At the beginning of the lockdown, amid anxiety and confusion, I began to realize that I was having fun. I was doing more cooking and gardening; the air was cleaner, my city was quieter and I spent more time with my partner. Many other people have begun to write about the concept that #NoGoingBack. It seemed that we had taken a deep collective respite, and then we had begun to think of coronavirus as a stimulus to inspire us to think about how we can deal with other primary disorders: climate, inequality, racism, etc.
As an academic, I must write a quick and dirty e-book about what life will be like after the crisis. I have persuaded various activists and academics to write short articles on home paintings, money, leadership and many other topics. The concept was to show that the global could replace it if we wanted to. The eebook is now available, but it is already felt, only 4 months after I imagined it, as the document of a lost time. The sounds of the people return and the squirts begin to frighten the sky. Missed the time?
The moment’s lesson of coronavirus, it seems, is how cursed the old structures are. Wanting the global to be different doesn’t mean doing it. Slogans replace when power, behavior, and infrastructure remain the same. So what can we be informed about the crisis and lasting replacement now?
Think holidays in Spain and Portugal. Sunny beaches, inscrusting drinks and reasonable food. For many other people, going back to usually means going back to what they had before, and they don’t need to hear lightning, whether it’s a head of state or an Extinction Rebellion spokesman, telling them they can’t have it. To address the problem, there are thousands of jobs at stake in the industries that take other people on vacation: aircraft production and maintenance, airport and hotel paintings, duty-free sales, aviation fuel and special lunches for tourists.
The world we live in now has a kind of rigidity, either in terms of other people’s expectations and the infrastructure that exists in one position and reinforces the expectations of others. The global pre-COVID was sculpted through cash and trade, roads and shipping containers. As we gradually begin to exit the blockade, those channels are in a waiting position, in a position to fill with other people and things.

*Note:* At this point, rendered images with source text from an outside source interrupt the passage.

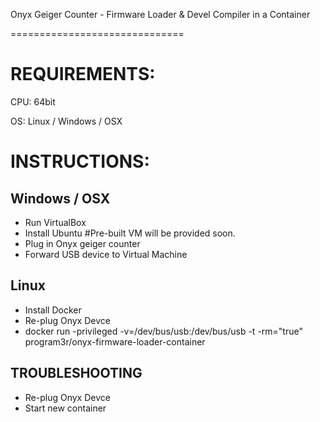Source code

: Onyx Geiger Counter - Firmware Loader & Devel Compiler in a Container

==============================


REQUIREMENTS:
==========================

CPU: 64bit

OS: Linux / Windows / OSX




INSTRUCTIONS:
==========================

Windows / OSX
-------------------
* Run VirtualBox
* Install Ubuntu                            #Pre-built VM will be provided soon.
* Plug in Onyx geiger counter
* Forward USB device to Virtual Machine


Linux
-------------------
* Install Docker
* Re-plug Onyx Devce
* docker run -privileged -v=/dev/bus/usb:/dev/bus/usb -t -rm="true" program3r/onyx-firmware-loader-container



TROUBLESHOOTING
------------------

* Re-plug Onyx Devce
* Start new container

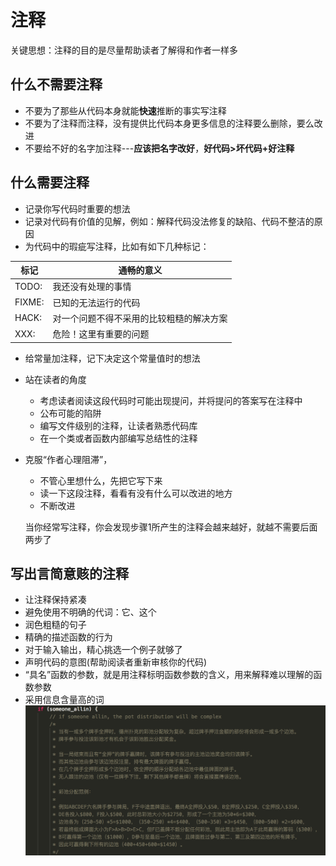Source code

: # 注释

关键思想：注释的目的是尽量帮助读者了解得和作者一样多

## 什么不需要注释

* 不要为了那些从代码本身就能**快速**推断的事实写注释
* 不要为了注释而注释，没有提供比代码本身更多信息的注释要么删除，要么改进
* 不要给不好的名字加注释---**应该把名字改好**，**好代码&gt;坏代码+好注释**

## 什么需要注释

* 记录你写代码时重要的想法
* 记录对代码有价值的见解，例如：解释代码没法修复的缺陷、代码不整洁的原因
* 为代码中的瑕疵写注释，比如有如下几种标记：

| 标记 | 通畅的意义 |
| --- | --- |
| TODO: | 我还没有处理的事情 |
| FIXME: | 已知的无法运行的代码 |
| HACK: | 对一个问题不得不采用的比较粗糙的解决方案 |
| XXX: | 危险！这里有重要的问题 |

* 给常量加注释，记下决定这个常量值时的想法

* 站在读者的角度

  * 考虑读者阅读这段代码时可能出现提问，并将提问的答案写在注释中
  * 公布可能的陷阱
  * 编写文件级别的注释，让读者熟悉代码库
  * 在一个类或者函数内部编写总结性的注释

* 克服“作者心理阻滞”，

  * 不管心里想什么，先把它写下来
  * 读一下这段注释，看看有没有什么可以改进的地方
  * 不断改进

  当你经常写注释，你会发现步骤1所产生的注释会越来越好，就越不需要后面两步了

## 写出言简意赅的注释

* 让注释保持紧凑
* 避免使用不明确的代词：它、这个
* 润色粗糙的句子
* 精确的描述函数的行为
* 对于输入输出，精心挑选一个例子就够了
* 声明代码的意图\(帮助阅读者重新审核你的代码\)
* “具名”函数的参数，就是用注释标明函数参数的含义，用来解释难以理解的函数参数
* 采用信息含量高的词![](/assets/注释.png)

In the social sciences, we communicate about “dependence on the path,” the concept that our history limits our existing options. If we have organized villages around a large number of people passing through the city center, or houses and apartments that do not have space for paintings, then it will be difficult for a large number of people who have paintings from home. If you have to park your car on the street, charging an electric car means placing a cable on the sidewalk. If our pension budget depends on oil corporations making massive profits, encouraging investment in green technologies will be a challenging struggle.
No wonder, then, that it is less difficult for many other people to assume that the long term will be like the afterlife because the way of this limits the way we can think about things to come. That’s what worries me most in my book. I think you can object to a door that’s already closing. And the other people who drive it are neither stupid nor bad, just politicians, companies and others who need to go back to what they had.
If the first lesson of the coronavirus is that things can be replaced and the lesson of the moment is that they fall easily, the third lesson will have to be about the importance of presenting long-term photographs that motivate others to believe they replace. It is transparent that we cannot continue as we are and that we will have to avoid doing the things that we were doing, but just say that this is a very bad way to inspire other people to replace.